Visualizando a assimetria aberta nas quedas dos últimos pregões desde o início do mês, investidores abrem compra hoje e o Ibovespa subiu forte 2,17%. O dia começou com forte pressão sobre o câmbio, por conta do maior ruído com o suposto embate entre o governo do presidente Jair Bolsonaro e o Congresso e o acirramento de tensões geopolíticas e diplomáticas mundo afora.
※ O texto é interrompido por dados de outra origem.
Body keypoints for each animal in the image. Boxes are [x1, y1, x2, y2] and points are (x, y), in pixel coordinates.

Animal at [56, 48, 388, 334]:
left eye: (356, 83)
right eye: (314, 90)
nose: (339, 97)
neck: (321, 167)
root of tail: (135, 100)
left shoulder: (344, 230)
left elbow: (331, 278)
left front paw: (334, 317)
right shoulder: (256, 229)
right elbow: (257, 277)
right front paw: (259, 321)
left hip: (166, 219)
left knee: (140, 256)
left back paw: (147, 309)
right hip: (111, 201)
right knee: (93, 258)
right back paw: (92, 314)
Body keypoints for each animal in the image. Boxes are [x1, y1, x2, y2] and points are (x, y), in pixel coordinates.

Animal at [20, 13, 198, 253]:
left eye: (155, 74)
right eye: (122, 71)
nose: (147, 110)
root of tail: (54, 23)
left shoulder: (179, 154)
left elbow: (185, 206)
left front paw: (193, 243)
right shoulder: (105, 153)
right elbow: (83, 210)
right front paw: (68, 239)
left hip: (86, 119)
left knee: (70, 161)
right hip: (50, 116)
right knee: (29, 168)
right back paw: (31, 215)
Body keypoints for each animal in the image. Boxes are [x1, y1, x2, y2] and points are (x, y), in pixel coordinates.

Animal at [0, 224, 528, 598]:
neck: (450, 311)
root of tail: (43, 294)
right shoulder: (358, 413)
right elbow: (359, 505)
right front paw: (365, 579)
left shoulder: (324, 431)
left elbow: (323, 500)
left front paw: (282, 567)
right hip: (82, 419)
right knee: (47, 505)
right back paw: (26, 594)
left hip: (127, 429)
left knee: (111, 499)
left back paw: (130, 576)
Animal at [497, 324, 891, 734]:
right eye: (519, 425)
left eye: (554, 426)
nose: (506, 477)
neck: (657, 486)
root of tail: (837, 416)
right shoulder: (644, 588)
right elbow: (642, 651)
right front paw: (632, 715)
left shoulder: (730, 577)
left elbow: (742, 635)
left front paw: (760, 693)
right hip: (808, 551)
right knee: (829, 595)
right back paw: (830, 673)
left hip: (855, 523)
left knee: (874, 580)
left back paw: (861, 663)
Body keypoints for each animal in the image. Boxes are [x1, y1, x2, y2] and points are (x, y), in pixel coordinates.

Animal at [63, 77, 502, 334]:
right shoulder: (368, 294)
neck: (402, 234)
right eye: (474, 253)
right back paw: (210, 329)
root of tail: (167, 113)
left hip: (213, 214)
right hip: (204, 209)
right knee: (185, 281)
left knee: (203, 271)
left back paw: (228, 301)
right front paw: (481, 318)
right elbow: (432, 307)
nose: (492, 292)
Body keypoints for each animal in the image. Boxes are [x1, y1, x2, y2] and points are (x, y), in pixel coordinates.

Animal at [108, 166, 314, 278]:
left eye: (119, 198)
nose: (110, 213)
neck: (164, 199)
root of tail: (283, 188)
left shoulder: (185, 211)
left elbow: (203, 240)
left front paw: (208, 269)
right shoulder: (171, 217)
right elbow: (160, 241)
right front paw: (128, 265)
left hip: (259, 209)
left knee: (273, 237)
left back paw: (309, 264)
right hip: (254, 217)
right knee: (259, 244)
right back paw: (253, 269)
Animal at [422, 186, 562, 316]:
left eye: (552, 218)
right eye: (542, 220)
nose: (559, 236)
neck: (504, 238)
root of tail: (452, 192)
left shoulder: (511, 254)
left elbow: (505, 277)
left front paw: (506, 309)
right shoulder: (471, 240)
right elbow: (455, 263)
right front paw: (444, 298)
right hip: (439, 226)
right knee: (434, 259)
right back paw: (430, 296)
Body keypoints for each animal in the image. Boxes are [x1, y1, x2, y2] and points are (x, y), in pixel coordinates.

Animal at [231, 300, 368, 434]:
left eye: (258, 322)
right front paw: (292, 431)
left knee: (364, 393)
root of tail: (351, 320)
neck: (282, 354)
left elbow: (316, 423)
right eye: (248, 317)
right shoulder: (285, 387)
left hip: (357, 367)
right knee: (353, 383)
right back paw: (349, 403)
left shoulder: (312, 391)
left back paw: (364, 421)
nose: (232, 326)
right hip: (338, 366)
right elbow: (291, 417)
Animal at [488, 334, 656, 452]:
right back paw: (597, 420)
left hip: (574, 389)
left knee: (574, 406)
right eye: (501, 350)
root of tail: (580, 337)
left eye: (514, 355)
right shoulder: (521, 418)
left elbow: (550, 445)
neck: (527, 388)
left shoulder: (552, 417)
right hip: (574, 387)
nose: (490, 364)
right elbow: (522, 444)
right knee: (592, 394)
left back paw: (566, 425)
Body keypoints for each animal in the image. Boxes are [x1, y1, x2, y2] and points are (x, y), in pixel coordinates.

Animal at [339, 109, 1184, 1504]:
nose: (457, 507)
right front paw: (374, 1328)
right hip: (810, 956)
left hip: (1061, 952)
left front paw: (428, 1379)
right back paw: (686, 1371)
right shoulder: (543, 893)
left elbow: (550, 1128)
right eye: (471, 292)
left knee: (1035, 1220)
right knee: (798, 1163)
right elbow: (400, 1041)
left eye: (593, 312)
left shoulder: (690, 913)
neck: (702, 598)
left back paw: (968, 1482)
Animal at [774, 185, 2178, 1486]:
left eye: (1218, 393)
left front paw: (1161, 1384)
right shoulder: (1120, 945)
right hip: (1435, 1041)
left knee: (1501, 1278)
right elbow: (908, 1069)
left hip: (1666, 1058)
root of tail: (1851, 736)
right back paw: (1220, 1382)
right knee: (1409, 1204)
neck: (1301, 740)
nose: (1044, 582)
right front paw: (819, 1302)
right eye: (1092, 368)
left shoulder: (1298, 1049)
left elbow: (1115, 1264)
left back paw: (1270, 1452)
Após atingir a máxima intradiária do ano, o dólar futuro na B3 recuou depois de o Banco Central colocar US$1,25 bilhão em dois leilões de linha e fechou em queda de 0,12%, a R$4,101. Já a bolsa demonstrou comportamento mais positivo, com a procura por barganhas e pelo investidor achar que, apesar do tom cada vez mais agressivo entre presidência e Congresso, há engajamento das duas partes para aprovar uma reforma da Previdência sólida e dentro dos prazos esperados. Eu, particularmente, acredito em uma deterioração da articulação política e relativa continuidade da tensão EUA x China. Não vejo o Ibov longe dos 78 mil pontos mais.

O índice encerrou em alta de 2,17% aos 91.946 pontos e os destaques de hoje foram para Itaú +2,60% (ITUB4), Ambev 0,00% (ABEV3), Bradesco +2,72% (BBDC4), Petrobrás ON +1,85% (PETR3), e Petrobrás PN +3,40% (PETR4).